916

Abstract

Introduction: Some antibiotics used for treating ventilator-associated bacterial pneumonia (VABP) are associated with mitochondrial toxicity that can manifest as serious optic and/or peripheral neuropathy. Tedizolid phosphate (TZP), a novel antibiotic prodrug currently in clinical development for VABP, may have reduced potential for mitochondrial toxicity. This study was conducted to evaluate the potential for drug-induced optic and peripheral neuropathies with TZP at the 200 mg once daily dose used in the VABP Phase 3 program. Methods: This was a Phase 1 open-label study in healthy male and female volunteers (18-65 years old) who received oral TZP 200 mg once daily for 10 days and underwent extensive ophthalmologic and neurologic assessments before and after study drug administration and 2 - 4 weeks after the last dose. Ophthalmologic assessments included optical coherence tomography, best corrected distance visual acuity, dilated fundoscopy, color vision testing (Roth 28), dilated and non-dilated slit lamp examination, visual field testing (Haag-Streit Octopus 300), and optic nerve photography. Neurologic assessments included cranial nerve, sensory, motor, reflex, coordination, and gait evaluations. Results: A total of 72 subjects were enrolled; 67 completed the study (i.e., received all 10 doses of study drug and underwent all study visits). Five subjects withdrew from the study for personal reasons.
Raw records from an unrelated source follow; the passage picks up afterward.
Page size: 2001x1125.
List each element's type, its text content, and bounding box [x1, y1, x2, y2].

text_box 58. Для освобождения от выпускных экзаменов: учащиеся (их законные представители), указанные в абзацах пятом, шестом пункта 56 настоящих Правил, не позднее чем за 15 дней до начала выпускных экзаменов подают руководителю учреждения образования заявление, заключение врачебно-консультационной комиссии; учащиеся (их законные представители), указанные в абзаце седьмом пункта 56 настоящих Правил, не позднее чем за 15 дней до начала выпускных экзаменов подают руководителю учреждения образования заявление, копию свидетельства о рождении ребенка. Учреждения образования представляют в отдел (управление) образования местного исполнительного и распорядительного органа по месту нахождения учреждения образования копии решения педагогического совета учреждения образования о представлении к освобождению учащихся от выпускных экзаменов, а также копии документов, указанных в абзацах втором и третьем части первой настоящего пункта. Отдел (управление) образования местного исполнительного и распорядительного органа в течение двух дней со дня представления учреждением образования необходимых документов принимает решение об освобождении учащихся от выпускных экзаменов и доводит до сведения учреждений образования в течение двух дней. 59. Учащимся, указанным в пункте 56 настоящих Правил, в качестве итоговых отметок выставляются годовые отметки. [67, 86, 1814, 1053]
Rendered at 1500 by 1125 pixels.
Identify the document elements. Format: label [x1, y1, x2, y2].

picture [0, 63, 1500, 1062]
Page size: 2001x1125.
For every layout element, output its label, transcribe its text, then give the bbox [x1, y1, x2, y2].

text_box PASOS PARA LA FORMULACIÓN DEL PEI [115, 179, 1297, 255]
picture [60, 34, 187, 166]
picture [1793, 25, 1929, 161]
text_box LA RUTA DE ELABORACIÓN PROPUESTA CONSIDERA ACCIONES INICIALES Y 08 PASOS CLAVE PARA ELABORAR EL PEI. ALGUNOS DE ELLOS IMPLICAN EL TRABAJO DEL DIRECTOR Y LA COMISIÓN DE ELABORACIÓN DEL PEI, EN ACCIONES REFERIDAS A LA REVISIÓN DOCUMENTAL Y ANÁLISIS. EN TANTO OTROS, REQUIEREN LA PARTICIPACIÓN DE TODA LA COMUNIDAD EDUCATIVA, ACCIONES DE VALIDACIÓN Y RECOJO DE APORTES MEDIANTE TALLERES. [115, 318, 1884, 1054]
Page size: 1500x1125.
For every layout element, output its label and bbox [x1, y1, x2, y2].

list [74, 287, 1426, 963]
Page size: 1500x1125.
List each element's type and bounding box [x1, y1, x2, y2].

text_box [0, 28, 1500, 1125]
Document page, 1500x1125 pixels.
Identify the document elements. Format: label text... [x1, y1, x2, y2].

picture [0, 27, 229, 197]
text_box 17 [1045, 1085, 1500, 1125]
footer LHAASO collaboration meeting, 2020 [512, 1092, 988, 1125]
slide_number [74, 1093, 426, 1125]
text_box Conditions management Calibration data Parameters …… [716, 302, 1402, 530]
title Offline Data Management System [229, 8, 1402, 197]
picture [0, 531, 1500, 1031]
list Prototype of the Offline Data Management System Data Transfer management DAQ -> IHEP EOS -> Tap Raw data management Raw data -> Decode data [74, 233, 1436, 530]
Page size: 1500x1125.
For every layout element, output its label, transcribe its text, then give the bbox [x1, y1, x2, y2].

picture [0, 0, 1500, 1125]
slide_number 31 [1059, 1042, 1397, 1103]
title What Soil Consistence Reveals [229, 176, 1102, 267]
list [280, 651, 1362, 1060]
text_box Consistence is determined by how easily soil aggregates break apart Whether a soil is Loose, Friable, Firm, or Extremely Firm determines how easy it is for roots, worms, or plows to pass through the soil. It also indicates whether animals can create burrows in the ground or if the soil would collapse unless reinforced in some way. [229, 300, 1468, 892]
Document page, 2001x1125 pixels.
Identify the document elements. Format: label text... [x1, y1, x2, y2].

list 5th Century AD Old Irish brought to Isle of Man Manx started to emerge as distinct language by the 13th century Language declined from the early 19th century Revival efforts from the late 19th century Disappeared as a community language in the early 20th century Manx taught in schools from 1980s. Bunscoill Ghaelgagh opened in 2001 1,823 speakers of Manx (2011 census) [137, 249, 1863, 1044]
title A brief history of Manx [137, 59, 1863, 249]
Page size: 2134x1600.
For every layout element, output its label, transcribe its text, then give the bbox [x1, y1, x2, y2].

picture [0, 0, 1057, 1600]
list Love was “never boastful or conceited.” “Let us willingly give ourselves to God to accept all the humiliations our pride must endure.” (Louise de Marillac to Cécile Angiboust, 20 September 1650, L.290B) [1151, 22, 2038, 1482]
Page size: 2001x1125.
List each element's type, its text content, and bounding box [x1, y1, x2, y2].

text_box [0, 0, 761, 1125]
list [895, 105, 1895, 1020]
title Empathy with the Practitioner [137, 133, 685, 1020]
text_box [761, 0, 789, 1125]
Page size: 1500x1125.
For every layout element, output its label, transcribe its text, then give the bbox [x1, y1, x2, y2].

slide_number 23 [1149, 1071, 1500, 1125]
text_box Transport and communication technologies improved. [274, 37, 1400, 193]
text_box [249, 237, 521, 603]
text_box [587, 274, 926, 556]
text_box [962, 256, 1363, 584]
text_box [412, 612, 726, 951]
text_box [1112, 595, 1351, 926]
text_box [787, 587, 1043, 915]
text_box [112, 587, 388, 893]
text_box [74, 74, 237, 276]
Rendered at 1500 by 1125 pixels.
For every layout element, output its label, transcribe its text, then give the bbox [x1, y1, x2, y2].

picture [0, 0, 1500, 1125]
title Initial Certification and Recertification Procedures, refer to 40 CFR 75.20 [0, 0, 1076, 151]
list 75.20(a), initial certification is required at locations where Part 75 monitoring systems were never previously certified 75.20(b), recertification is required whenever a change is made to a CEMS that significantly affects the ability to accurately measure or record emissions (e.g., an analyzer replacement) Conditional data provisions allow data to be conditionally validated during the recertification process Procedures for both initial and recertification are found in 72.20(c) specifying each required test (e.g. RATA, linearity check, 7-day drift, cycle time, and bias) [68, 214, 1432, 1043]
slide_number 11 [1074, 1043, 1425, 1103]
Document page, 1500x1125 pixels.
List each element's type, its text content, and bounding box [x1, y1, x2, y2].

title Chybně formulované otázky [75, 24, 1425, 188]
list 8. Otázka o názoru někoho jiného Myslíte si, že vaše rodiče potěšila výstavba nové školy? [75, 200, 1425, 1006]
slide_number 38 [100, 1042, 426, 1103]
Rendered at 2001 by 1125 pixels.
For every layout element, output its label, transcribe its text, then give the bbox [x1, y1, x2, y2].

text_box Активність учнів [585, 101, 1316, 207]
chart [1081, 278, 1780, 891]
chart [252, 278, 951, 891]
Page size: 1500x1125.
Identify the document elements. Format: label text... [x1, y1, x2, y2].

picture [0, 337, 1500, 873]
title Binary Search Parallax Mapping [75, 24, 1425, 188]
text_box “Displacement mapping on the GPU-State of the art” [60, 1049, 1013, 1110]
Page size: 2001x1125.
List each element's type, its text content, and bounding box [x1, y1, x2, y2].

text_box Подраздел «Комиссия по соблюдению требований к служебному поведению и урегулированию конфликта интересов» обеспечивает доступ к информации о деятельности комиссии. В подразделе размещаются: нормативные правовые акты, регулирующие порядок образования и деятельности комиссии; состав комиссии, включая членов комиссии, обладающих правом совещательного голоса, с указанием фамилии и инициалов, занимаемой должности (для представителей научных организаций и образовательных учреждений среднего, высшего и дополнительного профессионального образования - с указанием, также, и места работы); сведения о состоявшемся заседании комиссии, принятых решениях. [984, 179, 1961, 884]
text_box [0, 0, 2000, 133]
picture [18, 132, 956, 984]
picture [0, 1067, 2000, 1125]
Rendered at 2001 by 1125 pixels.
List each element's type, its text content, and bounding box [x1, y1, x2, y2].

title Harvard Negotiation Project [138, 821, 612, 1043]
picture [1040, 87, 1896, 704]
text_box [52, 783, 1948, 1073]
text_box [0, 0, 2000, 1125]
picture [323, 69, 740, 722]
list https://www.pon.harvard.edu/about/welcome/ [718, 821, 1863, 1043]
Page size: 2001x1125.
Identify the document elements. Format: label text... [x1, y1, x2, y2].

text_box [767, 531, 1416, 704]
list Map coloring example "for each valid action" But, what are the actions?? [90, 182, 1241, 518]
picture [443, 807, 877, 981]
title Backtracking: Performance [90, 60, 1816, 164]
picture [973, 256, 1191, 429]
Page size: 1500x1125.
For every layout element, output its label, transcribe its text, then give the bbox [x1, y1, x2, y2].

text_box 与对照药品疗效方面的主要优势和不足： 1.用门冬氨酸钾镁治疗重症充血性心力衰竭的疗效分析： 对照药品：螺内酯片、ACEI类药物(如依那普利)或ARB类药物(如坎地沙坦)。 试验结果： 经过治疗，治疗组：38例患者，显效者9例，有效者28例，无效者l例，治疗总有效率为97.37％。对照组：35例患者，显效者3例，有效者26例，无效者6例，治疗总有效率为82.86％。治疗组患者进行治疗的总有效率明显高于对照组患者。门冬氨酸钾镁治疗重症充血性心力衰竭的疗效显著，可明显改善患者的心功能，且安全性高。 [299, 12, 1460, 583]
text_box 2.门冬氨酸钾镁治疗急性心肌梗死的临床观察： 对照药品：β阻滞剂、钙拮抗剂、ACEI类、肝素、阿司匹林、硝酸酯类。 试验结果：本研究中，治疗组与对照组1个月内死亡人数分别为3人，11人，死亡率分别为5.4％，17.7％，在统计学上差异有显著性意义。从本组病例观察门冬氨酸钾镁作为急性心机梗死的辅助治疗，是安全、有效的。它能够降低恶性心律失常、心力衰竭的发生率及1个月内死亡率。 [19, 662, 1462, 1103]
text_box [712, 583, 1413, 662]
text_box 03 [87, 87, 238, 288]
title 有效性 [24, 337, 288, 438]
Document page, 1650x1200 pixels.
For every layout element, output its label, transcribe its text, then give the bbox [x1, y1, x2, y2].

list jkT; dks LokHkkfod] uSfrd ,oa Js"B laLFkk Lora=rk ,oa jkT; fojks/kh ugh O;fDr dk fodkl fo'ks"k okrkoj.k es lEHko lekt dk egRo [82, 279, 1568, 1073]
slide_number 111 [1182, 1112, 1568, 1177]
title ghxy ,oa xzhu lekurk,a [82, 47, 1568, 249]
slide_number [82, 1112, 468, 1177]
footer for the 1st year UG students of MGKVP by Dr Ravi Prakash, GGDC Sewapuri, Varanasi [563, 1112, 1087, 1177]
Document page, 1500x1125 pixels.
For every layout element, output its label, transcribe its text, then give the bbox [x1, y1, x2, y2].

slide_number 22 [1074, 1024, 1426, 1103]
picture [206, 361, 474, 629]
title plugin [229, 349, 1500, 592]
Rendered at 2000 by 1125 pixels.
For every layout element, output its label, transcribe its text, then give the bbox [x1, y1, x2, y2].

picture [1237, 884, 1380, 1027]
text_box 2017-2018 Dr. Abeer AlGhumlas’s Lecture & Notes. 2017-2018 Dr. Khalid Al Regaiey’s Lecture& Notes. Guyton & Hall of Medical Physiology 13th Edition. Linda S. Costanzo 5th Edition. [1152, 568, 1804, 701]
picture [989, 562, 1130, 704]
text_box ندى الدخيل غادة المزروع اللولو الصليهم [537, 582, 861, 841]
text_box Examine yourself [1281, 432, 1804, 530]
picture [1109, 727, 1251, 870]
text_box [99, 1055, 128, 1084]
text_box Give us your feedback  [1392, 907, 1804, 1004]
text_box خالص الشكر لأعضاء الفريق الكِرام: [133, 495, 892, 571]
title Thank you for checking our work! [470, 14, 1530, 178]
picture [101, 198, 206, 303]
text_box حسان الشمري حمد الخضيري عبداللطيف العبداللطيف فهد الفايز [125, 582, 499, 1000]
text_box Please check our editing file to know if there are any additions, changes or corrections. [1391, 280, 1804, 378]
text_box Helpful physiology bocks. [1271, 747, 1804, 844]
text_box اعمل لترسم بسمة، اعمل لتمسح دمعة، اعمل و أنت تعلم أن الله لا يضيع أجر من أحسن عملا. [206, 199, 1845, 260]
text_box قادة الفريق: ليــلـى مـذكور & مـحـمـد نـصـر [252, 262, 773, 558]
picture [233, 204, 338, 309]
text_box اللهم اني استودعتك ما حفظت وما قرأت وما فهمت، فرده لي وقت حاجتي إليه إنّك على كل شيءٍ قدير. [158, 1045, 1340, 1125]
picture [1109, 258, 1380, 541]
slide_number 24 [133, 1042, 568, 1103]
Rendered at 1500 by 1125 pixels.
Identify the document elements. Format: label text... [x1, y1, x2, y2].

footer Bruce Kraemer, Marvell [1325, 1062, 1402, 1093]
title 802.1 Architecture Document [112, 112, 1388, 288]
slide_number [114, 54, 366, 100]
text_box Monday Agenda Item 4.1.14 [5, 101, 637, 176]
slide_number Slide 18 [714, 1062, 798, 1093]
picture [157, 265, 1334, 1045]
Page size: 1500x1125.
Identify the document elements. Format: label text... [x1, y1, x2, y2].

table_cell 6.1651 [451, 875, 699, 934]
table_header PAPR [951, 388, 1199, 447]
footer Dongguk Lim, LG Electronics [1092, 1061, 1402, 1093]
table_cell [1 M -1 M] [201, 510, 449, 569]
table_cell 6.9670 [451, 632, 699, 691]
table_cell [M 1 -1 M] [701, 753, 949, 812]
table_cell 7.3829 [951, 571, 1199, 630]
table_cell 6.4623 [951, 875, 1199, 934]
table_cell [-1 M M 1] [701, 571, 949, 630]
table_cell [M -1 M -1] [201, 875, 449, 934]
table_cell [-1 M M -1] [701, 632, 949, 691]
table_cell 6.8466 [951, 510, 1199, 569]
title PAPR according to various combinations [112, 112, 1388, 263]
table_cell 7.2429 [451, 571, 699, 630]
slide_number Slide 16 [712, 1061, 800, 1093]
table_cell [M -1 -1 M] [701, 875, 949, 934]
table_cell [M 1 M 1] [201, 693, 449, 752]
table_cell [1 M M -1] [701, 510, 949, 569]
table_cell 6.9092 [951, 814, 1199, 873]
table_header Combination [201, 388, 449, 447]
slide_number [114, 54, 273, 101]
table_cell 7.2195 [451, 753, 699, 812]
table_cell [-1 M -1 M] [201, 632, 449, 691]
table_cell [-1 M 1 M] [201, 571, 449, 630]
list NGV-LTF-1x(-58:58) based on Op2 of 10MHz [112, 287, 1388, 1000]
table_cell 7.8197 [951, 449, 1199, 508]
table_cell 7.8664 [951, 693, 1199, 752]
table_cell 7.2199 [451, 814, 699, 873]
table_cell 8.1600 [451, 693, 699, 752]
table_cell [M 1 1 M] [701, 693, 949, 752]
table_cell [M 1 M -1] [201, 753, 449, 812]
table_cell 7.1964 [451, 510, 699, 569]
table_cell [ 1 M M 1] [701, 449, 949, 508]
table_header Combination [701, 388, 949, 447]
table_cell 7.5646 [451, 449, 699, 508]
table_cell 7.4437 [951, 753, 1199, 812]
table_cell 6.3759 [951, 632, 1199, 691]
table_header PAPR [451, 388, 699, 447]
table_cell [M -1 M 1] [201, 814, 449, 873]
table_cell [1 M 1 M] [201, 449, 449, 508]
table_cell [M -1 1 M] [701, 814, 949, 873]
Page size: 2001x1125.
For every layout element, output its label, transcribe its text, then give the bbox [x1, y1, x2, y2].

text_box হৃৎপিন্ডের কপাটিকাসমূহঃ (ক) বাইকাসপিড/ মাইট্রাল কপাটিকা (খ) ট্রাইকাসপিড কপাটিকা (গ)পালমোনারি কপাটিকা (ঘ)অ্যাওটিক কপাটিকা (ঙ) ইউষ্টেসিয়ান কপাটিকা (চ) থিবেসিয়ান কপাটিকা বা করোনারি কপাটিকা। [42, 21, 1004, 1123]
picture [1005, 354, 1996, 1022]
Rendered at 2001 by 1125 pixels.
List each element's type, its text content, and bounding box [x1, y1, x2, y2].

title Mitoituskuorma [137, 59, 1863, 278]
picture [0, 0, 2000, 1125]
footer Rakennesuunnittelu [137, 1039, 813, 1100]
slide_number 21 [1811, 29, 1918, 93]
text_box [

There were no discontinuations or withdrawals due to treatment emergent adverse events (TEAEs). All subjects had normal neurologic assessments at all study time points. Minor changes in ophthalmologic examinations were observed, but none were deemed clinically meaningful. TEAEs were reported in approximately 30% of subjects. The most common TEAEs were headache, musculoskeletal pain, nausea, diarrhea, and nasal congestion. All TEAEs were mild in severity; there were no serious AEs or deaths. Conclusions: There was no evidence of neurologic and ophthalmologic changes suggestive of peripheral or optic neuropathy in healthy volunteers who received oral TZP 200 mg once daily for 10 days. These results add to the cumulative evidence supporting the ongoing clinical development of TZP for critically ill patients.